--- BEGIN ---

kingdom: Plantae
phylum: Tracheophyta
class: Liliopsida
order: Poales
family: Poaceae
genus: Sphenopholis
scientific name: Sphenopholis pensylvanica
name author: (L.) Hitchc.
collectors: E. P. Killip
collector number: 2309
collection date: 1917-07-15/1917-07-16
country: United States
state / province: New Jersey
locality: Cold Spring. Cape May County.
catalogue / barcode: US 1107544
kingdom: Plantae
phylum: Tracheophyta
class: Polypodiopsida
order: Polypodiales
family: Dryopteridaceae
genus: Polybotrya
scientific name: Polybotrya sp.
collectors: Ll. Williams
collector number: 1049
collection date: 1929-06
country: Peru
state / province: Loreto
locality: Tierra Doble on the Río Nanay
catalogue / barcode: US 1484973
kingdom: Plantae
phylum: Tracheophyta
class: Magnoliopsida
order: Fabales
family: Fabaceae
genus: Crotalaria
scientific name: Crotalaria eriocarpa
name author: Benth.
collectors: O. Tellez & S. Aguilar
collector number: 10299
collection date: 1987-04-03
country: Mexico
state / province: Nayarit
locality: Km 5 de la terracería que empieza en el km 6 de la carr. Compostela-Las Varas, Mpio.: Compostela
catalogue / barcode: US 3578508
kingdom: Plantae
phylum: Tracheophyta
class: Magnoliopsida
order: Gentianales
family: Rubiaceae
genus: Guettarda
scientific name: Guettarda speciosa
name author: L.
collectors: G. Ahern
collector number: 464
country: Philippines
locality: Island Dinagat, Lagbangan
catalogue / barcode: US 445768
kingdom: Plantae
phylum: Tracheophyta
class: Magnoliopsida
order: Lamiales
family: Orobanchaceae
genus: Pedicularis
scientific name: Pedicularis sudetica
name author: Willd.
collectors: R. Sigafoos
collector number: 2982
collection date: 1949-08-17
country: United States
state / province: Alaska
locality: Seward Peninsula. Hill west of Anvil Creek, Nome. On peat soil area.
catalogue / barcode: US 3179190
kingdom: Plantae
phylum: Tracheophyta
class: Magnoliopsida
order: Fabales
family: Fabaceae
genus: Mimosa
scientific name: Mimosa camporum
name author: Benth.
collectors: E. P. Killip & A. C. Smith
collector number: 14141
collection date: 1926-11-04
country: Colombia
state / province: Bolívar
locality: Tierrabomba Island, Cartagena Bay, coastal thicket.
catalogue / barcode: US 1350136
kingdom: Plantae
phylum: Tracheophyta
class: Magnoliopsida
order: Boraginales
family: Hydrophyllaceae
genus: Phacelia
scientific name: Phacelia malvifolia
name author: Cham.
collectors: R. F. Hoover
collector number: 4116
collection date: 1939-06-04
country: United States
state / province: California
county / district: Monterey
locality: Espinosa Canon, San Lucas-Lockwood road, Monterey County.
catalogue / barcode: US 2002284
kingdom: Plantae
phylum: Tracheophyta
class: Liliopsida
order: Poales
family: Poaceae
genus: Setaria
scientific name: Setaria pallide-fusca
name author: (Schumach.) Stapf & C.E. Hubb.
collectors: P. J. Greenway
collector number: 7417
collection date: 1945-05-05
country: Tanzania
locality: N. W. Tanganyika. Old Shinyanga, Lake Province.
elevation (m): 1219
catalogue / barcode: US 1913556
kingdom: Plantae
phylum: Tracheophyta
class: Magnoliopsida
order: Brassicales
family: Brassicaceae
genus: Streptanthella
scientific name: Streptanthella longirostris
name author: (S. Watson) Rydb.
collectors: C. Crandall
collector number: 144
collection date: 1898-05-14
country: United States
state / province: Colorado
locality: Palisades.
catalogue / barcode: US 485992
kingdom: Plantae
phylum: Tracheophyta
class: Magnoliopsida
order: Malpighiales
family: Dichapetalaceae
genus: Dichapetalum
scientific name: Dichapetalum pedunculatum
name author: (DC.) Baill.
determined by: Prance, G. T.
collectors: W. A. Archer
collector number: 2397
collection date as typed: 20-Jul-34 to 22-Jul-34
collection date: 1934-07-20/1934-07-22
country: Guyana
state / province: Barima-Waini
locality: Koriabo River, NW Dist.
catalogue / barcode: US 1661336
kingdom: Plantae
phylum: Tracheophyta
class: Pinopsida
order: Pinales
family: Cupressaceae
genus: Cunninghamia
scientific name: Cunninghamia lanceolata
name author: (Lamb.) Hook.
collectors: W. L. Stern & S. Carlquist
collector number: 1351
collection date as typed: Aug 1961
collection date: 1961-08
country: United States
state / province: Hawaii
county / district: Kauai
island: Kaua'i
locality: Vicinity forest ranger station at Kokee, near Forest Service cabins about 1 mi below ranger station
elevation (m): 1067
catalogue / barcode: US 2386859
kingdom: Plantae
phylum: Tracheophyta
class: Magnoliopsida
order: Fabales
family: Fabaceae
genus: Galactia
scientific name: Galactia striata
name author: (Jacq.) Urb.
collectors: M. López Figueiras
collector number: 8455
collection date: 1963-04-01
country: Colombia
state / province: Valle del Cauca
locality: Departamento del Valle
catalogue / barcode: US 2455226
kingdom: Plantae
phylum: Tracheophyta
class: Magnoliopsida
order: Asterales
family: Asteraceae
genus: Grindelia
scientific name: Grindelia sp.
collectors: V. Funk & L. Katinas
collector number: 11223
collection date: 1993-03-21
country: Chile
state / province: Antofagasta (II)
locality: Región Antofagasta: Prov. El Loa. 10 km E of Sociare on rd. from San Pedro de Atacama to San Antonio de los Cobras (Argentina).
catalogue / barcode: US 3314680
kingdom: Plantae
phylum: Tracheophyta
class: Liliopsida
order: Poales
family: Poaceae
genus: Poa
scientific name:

--- END ---

**TASK**
Reproduce all of the catalog data above line by line, with every entry in its original order and wording.

**TASK OUTPUT**
kingdom: Plantae
phylum: Tracheophyta
class: Liliopsida
order: Poales
family: Poaceae
genus: Sphenopholis
scientific name: Sphenopholis pensylvanica
name author: (L.) Hitchc.
collectors: E. P. Killip
collector number: 2309
collection date: 1917-07-15/1917-07-16
country: United States
state / province: New Jersey
locality: Cold Spring. Cape May County.
catalogue / barcode: US 1107544
kingdom: Plantae
phylum: Tracheophyta
class: Polypodiopsida
order: Polypodiales
family: Dryopteridaceae
genus: Polybotrya
scientific name: Polybotrya sp.
collectors: Ll. Williams
collector number: 1049
collection date: 1929-06
country: Peru
state / province: Loreto
locality: Tierra Doble on the Río Nanay
catalogue / barcode: US 1484973
kingdom: Plantae
phylum: Tracheophyta
class: Magnoliopsida
order: Fabales
family: Fabaceae
genus: Crotalaria
scientific name: Crotalaria eriocarpa
name author: Benth.
collectors: O. Tellez & S. Aguilar
collector number: 10299
collection date: 1987-04-03
country: Mexico
state / province: Nayarit
locality: Km 5 de la terracería que empieza en el km 6 de la carr. Compostela-Las Varas, Mpio.: Compostela
catalogue / barcode: US 3578508
kingdom: Plantae
phylum: Tracheophyta
class: Magnoliopsida
order: Gentianales
family: Rubiaceae
genus: Guettarda
scientific name: Guettarda speciosa
name author: L.
collectors: G. Ahern
collector number: 464
country: Philippines
locality: Island Dinagat, Lagbangan
catalogue / barcode: US 445768
kingdom: Plantae
phylum: Tracheophyta
class: Magnoliopsida
order: Lamiales
family: Orobanchaceae
genus: Pedicularis
scientific name: Pedicularis sudetica
name author: Willd.
collectors: R. Sigafoos
collector number: 2982
collection date: 1949-08-17
country: United States
state / province: Alaska
locality: Seward Peninsula. Hill west of Anvil Creek, Nome. On peat soil area.
catalogue / barcode: US 3179190
kingdom: Plantae
phylum: Tracheophyta
class: Magnoliopsida
order: Fabales
family: Fabaceae
genus: Mimosa
scientific name: Mimosa camporum
name author: Benth.
collectors: E. P. Killip & A. C. Smith
collector number: 14141
collection date: 1926-11-04
country: Colombia
state / province: Bolívar
locality: Tierrabomba Island, Cartagena Bay, coastal thicket.
catalogue / barcode: US 1350136
kingdom: Plantae
phylum: Tracheophyta
class: Magnoliopsida
order: Boraginales
family: Hydrophyllaceae
genus: Phacelia
scientific name: Phacelia malvifolia
name author: Cham.
collectors: R. F. Hoover
collector number: 4116
collection date: 1939-06-04
country: United States
state / province: California
county / district: Monterey
locality: Espinosa Canon, San Lucas-Lockwood road, Monterey County.
catalogue / barcode: US 2002284
kingdom: Plantae
phylum: Tracheophyta
class: Liliopsida
order: Poales
family: Poaceae
genus: Setaria
scientific name: Setaria pallide-fusca
name author: (Schumach.) Stapf & C.E. Hubb.
collectors: P. J. Greenway
collector number: 7417
collection date: 1945-05-05
country: Tanzania
locality: N. W. Tanganyika. Old Shinyanga, Lake Province.
elevation (m): 1219
catalogue / barcode: US 1913556
kingdom: Plantae
phylum: Tracheophyta
class: Magnoliopsida
order: Brassicales
family: Brassicaceae
genus: Streptanthella
scientific name: Streptanthella longirostris
name author: (S. Watson) Rydb.
collectors: C. Crandall
collector number: 144
collection date: 1898-05-14
country: United States
state / province: Colorado
locality: Palisades.
catalogue / barcode: US 485992
kingdom: Plantae
phylum: Tracheophyta
class: Magnoliopsida
order: Malpighiales
family: Dichapetalaceae
genus: Dichapetalum
scientific name: Dichapetalum pedunculatum
name author: (DC.) Baill.
determined by: Prance, G. T.
collectors: W. A. Archer
collector number: 2397
collection date as typed: 20-Jul-34 to 22-Jul-34
collection date: 1934-07-20/1934-07-22
country: Guyana
state / province: Barima-Waini
locality: Koriabo River, NW Dist.
catalogue / barcode: US 1661336
kingdom: Plantae
phylum: Tracheophyta
class: Pinopsida
order: Pinales
family: Cupressaceae
genus: Cunninghamia
scientific name: Cunninghamia lanceolata
name author: (Lamb.) Hook.
collectors: W. L. Stern & S. Carlquist
collector number: 1351
collection date as typed: Aug 1961
collection date: 1961-08
country: United States
state / province: Hawaii
county / district: Kauai
island: Kaua'i
locality: Vicinity forest ranger station at Kokee, near Forest Service cabins about 1 mi below ranger station
elevation (m): 1067
catalogue / barcode: US 2386859
kingdom: Plantae
phylum: Tracheophyta
class: Magnoliopsida
order: Fabales
family: Fabaceae
genus: Galactia
scientific name: Galactia striata
name author: (Jacq.) Urb.
collectors: M. López Figueiras
collector number: 8455
collection date: 1963-04-01
country: Colombia
state / province: Valle del Cauca
locality: Departamento del Valle
catalogue / barcode: US 2455226
kingdom: Plantae
phylum: Tracheophyta
class: Magnoliopsida
order: Asterales
family: Asteraceae
genus: Grindelia
scientific name: Grindelia sp.
collectors: V. Funk & L. Katinas
collector number: 11223
collection date: 1993-03-21
country: Chile
state / province: Antofagasta (II)
locality: Región Antofagasta: Prov. El Loa. 10 km E of Sociare on rd. from San Pedro de Atacama to San Antonio de los Cobras (Argentina).
catalogue / barcode: US 3314680
kingdom: Plantae
phylum: Tracheophyta
class: Liliopsida
order: Poales
family: Poaceae
genus: Poa
scientific name:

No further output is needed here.